I'm So Young - The Beach Boys
4. We love us some Eddie Holman here at The Driftwood Singers. That's because we wholeheartedly approve of male falsetto in all its forms. Feelings! Most of the time you want to keep them way down deep inside. And that's probably a good idea. But sometimes you let'em rip and the result works for everyone. Especially if you're Eddie Holman or The Delfonics. There's a very special "Cry of the Valkyries" flugel horn in this tune that will become much more common in the year 2525 when we're cruising the spaceways looking for the best place to park in the unified field.
I Love You - Eddie Holman
5. In all of this love talk, let's not forget the joys of painting it black and saying fuck you to some asshole who wants you to work for a living. When I was a teenager, my first punk LP was Who's Got the 10 1/2? by Black Flag from 1986. I was 15 years old when I was flipping through the vinyl stacks next to the scariest punk rock ne'er-do-well at my school, who told me to buy this. Trust me, I did it more out of fear than desire. When I got home, I was genuinely frightened by what I heard. Terrified! This was bad music for bad people. They were ecnouraging me -- a B+ student with a future! -- to kill and screw. Now THIS was rock and roll. Thus began a love affair.
My War - Black Flag
6. Okay, back to love. Got to be there. Gotta! If for no other reason than some arsehole on eBay bid me up BIG TIME on this album and I need you to download it and make me feel like it was worth it. From 1976's In the Dark.

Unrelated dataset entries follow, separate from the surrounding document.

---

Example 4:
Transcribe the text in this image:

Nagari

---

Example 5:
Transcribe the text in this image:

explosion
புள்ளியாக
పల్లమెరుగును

Got to Be There - Toots & The Maytals
(Editor's Note: The author was drunk when he wrote this, but after seeing it in the cold light of day he's decided he can live with it, mostly. Some minor editing has been performed.)
5 comments:
"Some minor editing has been performed"
Where did that "Sharia Law" link originally go?
Thanks for the Percy Sledge. After a little digging, I think, but I'm not positive, that Eddie Hinton is the lead guitarist on those tracks. He wrote "Cover Me" and played lead guitar at Muscle Shoals from '67 to '71.
http://en.wikipedia.org/wiki/Eddie_Hinton
Thank you, Mr. Rambler! I think you may be right on Hinton. The Sharia Law link was to Wikipedia and I've fixed it (thanks).
Been loving the beach boys more and more all the time. I have even been known to go on a tear of listening to Dennis Wilson's Pacific Ocean Blue album.
Track it down
I've been jamming that quite a bit since Mr. Poncho gave me a nice copy of it. We should probably blog it soon. Mr. Poncho has a good take on it, compares him to Wilco. Mr. Poncho?